Temperature gradient gel electrophoresis

The Temperaturgradientengelelektrophorese ( TGGE, english temperature gradient gel electrophoresis ) and the Denaturierungsgradientengelelektrophorese ( DGGE, Eng. Denaturing gradient gel electrophoresis ) are gel electrophoretic method for the separation of charged biomolecules. Using a temperature gradient or a chemical gradient across the length of the polyacrylamide gel. DGGE and TGGE which are for the separation of nucleic acids such as DNA or RNA and less frequently used for proteins. Alternative methods include, for example, DNA sequencing, SSCP, heteroduplex EMSA and denaturing HPLC.

Temperaturgradientengelelektrophorese

TGGE which is a gel having a temperature difference over the length of the gel. From a certain temperature double-stranded DNA melts into two single strands. The melting point is dependent on the DNA sequence and its base-pairing and can be calculated approximately. From the melting temperature, the rate of migration of the DNA in the gel drops significantly. The gradient can be used for electrophoretic migration direction (English parallel TGGE ) or orthogonal (English Perpendicular TGGE ) are applied in parallel. Orthogonally oriented gradients allow the identification of the melting point and the optimum temperature range for a sharp separation as possible. In parallel to the temperature gradient electrophoresis, separation is performed by means of different melting points, and only after the initial molecular weight. This allows both mutations and secondary structures are detected. A variant of the previously used TGGE hybridization to heteroduplexes to amplify the differences in electrophoretic mobility.

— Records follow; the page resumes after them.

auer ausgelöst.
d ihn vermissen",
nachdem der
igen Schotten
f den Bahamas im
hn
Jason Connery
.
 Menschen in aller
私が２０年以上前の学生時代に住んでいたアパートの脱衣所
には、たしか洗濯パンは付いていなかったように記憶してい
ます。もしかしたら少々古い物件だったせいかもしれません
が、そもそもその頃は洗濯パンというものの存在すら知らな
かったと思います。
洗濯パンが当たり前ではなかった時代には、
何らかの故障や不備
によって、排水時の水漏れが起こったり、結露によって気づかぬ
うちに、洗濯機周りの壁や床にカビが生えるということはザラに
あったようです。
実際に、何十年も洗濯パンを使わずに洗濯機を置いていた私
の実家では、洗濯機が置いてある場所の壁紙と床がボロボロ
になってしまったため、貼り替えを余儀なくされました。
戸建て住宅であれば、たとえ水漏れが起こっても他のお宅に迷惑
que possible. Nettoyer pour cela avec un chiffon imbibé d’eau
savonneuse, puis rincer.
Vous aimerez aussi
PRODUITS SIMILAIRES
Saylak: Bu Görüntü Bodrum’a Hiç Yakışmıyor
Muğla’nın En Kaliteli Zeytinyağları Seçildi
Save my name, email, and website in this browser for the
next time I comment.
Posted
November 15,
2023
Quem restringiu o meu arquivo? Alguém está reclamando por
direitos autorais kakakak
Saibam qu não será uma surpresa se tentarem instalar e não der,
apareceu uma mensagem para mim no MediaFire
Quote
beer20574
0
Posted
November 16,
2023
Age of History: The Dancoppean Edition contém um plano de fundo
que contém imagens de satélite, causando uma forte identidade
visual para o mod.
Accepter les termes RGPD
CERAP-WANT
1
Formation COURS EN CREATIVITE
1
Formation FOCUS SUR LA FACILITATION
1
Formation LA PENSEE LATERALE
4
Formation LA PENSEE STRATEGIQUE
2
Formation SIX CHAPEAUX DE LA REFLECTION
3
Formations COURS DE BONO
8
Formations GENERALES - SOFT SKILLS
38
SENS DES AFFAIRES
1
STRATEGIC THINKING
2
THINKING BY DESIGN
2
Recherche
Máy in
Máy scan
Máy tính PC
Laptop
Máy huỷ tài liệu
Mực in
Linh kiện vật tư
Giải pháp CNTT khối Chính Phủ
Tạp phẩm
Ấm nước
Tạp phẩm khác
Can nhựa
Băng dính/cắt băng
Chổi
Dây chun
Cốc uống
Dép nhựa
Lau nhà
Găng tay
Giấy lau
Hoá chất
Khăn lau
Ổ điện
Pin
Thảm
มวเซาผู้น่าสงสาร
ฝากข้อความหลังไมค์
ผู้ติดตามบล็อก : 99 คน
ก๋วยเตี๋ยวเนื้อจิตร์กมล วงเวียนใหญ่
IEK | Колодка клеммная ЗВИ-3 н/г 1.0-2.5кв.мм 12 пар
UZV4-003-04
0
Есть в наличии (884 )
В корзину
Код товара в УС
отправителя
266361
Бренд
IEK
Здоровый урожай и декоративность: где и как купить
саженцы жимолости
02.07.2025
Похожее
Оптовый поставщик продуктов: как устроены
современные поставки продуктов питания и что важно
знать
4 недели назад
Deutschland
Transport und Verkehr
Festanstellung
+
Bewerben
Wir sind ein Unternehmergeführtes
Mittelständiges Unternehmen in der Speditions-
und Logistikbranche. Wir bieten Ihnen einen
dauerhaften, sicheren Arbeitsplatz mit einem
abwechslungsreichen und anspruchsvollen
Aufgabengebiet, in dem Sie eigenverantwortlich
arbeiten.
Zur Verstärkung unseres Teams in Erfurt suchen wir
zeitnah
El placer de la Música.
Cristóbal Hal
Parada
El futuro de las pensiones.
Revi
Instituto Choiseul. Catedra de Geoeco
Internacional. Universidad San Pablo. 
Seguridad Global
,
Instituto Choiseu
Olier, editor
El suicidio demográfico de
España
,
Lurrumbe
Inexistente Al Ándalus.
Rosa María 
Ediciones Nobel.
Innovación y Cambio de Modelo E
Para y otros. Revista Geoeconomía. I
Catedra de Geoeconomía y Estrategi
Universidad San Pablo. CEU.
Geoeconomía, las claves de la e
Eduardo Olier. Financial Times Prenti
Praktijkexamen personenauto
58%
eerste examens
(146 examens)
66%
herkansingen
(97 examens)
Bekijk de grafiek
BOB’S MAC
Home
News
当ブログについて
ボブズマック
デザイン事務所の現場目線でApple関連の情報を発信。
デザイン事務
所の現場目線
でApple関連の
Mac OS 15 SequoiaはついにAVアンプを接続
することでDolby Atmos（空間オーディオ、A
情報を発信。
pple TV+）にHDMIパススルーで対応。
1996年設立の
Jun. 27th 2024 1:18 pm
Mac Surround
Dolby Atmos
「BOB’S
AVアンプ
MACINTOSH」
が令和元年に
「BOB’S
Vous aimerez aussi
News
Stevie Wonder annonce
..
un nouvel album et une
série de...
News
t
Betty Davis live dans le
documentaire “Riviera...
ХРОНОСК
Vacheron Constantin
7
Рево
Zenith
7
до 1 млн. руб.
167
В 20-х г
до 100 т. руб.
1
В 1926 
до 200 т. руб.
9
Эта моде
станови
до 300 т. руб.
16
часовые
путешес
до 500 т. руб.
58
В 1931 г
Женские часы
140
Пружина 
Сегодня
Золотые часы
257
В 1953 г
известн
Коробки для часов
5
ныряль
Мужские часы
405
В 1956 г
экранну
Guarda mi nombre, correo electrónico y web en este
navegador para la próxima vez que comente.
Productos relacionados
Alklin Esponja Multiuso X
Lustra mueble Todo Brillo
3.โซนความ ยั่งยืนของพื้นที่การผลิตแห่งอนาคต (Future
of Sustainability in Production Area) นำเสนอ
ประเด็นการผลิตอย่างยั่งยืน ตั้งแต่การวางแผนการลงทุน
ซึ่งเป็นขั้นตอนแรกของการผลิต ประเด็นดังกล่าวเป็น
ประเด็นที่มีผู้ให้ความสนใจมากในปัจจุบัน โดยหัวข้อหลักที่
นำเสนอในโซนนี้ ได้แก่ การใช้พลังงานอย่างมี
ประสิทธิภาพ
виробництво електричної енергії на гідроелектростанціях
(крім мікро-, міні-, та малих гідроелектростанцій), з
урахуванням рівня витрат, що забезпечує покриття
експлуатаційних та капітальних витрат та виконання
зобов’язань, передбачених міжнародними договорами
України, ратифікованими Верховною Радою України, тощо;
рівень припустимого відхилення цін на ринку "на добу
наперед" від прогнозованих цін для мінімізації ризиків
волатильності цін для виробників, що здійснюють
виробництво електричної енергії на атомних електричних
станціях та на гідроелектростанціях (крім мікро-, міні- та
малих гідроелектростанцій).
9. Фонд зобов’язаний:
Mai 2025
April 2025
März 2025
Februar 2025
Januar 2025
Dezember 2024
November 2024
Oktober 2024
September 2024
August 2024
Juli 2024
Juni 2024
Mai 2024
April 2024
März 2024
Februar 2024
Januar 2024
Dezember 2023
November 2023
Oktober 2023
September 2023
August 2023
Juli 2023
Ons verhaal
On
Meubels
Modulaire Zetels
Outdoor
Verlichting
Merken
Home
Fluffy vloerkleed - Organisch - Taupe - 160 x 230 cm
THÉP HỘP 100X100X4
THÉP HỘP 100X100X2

Denaturierungsgradientengelelektrophorese

In the DGGE gel containing a chemical gradient of a chaotropic agent. The abolition of secondary structures is carried out by the increasingly denaturing concentration of chaotropic agent. The denaturation is carried out usually not continuously across the gradient, but in discrete steps. Characterized mutations such as SNPs can be compared in the two DNA sequences. The disadvantage of the chemical gradient is its poor reproducibility and heteroduplexes an occasional blurred separation.

History

The DGGE was developed from 1979 by Leonard Lerman and Stuart Fischer at SUNY Albany. The separation of proteins by DGGE was first described by Thomas E. Creighton at the MRC in Cambridge. The TGGE was developed in 1981 by Thatcher and Hodson and by Roger Wartell.